3.4 How Many Clusters?

As noted in the previous section, the k-means algorithm requires the modeler to specify the number of clusters.

Naturally, this leads to the question, “How many clusters should be made?” While students new to clustering (naturally) seek an answer to this question, there is in fact no clear-cut answer, either in general or even with any specific dataset. In contrast to regression and classification, clustering is performed without a target variable, or response variable, in the dataset. Essentially, it is a form of rearranging the observations – and in some ways, it is analogous to other forms of rearrangement.

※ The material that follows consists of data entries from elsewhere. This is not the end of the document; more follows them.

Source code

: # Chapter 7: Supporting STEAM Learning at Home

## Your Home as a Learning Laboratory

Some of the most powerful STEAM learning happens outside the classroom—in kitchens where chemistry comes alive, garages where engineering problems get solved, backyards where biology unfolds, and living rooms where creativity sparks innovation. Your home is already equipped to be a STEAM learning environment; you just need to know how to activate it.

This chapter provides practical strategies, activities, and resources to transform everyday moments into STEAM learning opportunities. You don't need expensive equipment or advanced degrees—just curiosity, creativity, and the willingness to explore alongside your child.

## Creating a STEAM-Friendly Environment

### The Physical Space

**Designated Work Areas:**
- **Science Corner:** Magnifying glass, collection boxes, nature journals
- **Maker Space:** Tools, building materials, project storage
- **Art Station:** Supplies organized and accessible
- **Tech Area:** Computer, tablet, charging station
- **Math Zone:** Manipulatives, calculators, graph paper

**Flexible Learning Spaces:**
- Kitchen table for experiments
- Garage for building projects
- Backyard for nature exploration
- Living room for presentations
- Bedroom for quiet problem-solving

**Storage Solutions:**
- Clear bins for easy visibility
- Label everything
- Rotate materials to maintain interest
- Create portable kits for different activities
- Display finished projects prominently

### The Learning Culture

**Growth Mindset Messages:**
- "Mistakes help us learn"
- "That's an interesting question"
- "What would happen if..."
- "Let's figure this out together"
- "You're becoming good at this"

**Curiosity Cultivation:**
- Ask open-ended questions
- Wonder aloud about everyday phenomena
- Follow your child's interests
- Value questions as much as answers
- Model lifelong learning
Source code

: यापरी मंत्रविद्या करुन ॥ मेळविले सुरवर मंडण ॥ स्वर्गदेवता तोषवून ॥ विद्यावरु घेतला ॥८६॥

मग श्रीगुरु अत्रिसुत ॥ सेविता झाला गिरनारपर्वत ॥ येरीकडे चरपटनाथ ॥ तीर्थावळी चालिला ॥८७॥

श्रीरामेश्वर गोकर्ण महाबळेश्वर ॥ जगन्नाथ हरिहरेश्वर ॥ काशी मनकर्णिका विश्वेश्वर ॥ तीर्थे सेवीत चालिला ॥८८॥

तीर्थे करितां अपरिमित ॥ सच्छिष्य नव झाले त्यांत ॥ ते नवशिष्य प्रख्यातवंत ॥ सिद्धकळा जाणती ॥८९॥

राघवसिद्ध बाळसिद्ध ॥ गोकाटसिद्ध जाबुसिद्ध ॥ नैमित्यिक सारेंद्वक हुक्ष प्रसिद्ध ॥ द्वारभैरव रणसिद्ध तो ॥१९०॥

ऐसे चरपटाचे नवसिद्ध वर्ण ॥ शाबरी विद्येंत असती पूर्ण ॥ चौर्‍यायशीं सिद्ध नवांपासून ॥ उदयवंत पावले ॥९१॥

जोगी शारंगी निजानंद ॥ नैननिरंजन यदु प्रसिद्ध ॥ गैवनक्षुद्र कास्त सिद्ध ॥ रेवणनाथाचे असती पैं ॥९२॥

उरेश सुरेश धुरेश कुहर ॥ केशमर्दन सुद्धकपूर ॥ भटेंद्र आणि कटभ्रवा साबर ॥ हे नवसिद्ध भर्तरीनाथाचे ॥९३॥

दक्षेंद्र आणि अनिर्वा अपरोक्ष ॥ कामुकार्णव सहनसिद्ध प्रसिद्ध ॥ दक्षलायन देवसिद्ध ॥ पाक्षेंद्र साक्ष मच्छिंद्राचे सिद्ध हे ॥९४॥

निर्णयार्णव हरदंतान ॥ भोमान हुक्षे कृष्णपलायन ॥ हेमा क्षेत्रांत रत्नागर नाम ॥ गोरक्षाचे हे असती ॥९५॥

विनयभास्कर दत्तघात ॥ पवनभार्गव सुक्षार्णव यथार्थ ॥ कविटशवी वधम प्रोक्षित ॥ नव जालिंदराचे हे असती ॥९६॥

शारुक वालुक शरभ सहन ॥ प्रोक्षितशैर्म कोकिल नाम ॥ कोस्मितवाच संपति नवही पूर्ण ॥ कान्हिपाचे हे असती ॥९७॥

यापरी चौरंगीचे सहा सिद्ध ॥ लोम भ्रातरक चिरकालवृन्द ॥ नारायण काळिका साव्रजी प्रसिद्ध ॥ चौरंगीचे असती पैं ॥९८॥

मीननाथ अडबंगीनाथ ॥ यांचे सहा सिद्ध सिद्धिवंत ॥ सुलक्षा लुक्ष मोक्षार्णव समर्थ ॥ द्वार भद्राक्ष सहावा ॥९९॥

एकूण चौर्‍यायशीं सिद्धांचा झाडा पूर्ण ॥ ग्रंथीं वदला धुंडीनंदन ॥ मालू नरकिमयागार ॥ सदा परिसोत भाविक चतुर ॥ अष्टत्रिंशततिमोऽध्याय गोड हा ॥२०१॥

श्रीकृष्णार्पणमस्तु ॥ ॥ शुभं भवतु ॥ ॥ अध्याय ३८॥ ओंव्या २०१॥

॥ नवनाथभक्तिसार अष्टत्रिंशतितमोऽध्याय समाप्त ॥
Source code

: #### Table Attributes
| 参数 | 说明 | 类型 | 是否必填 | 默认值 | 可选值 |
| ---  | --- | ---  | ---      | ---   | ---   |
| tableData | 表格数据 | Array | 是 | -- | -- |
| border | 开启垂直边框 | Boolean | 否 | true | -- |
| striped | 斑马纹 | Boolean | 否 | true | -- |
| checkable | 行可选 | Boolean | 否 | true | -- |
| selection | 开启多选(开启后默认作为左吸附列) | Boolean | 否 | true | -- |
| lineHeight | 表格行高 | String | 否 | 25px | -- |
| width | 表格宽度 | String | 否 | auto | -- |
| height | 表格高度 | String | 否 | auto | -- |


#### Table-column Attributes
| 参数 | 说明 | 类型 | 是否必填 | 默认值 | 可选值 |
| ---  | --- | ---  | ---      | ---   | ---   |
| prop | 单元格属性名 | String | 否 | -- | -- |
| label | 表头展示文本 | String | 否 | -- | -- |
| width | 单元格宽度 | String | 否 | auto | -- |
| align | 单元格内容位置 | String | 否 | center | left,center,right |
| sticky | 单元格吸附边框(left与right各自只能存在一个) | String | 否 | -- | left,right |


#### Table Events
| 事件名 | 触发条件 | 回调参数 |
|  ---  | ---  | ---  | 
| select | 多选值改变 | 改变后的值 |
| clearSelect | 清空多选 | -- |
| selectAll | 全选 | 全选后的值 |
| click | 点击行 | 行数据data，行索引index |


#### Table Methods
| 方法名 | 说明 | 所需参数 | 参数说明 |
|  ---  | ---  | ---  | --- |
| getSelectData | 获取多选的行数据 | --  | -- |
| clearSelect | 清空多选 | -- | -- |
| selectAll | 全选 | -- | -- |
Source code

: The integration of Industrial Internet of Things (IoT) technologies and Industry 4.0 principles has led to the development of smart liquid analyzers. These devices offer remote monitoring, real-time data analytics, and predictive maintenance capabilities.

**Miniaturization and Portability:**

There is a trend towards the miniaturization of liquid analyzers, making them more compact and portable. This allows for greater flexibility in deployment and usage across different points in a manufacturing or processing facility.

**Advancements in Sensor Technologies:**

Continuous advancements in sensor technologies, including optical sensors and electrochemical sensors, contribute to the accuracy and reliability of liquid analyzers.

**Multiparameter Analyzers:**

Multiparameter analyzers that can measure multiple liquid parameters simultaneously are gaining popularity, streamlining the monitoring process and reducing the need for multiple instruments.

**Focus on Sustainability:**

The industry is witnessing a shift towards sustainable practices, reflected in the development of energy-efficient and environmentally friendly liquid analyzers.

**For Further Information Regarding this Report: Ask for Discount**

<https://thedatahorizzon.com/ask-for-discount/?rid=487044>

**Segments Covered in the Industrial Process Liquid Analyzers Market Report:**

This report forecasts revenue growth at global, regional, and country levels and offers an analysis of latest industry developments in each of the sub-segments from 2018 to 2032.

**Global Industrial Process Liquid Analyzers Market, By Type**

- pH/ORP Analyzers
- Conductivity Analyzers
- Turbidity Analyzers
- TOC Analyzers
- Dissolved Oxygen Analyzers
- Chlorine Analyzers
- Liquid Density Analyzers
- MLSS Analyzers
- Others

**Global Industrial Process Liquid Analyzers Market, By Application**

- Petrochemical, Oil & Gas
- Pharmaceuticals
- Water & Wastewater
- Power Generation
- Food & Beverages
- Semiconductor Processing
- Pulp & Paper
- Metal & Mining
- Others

Imagine walking into a large room. Most of the space inside the room is empty, but in the corner, there is a couch, a desk, a coffee table, and two reclining chairs.

How should the furniture be arranged? What is the best way to set it up? Should the couch be placed near the desk, so that someone can recline on the couch with his feet propped up on the desk? Should the desk go into one of the corners, or perhaps somewhere closer to the center? Should the reclining chairs be placed alongside the couch, or should they be perpendicular to the couch? Should they be next to one another, facing one another, or arranged in some other way?

Of course, there is no single “correct” answer to those questions. There may, however, be preferable arrangements, seen from the points of view of those who will use the room.

Clustering, a form of unsupervised learning, can be seen the same way – while it does not have a single “correct” answer, it may lend itself to arrangements that work well for the stakeholders involved.

The decision regarding the number of clusters may not even be related to the dataset at all. A company might say “We have six inside sales teams, so please take all of our corporate accounts, and separate them out into six distinct clusters.”

A clothing company may use a clustering model to help it determine size options for its customers. As the company weighs the decision regarding a cluster number, it may seek to balance two countervailing influences – more clusters will mean that customers are more likely to find something that suits them well, but too many clusters could lead to manufacturing and supply chain complications.

In this chapter, we will explore the use of elbow plots (for k-means clustering) and dendrograms (for hierarchical clustering) to help us develop a starting point for answering the “How many clusters?” question.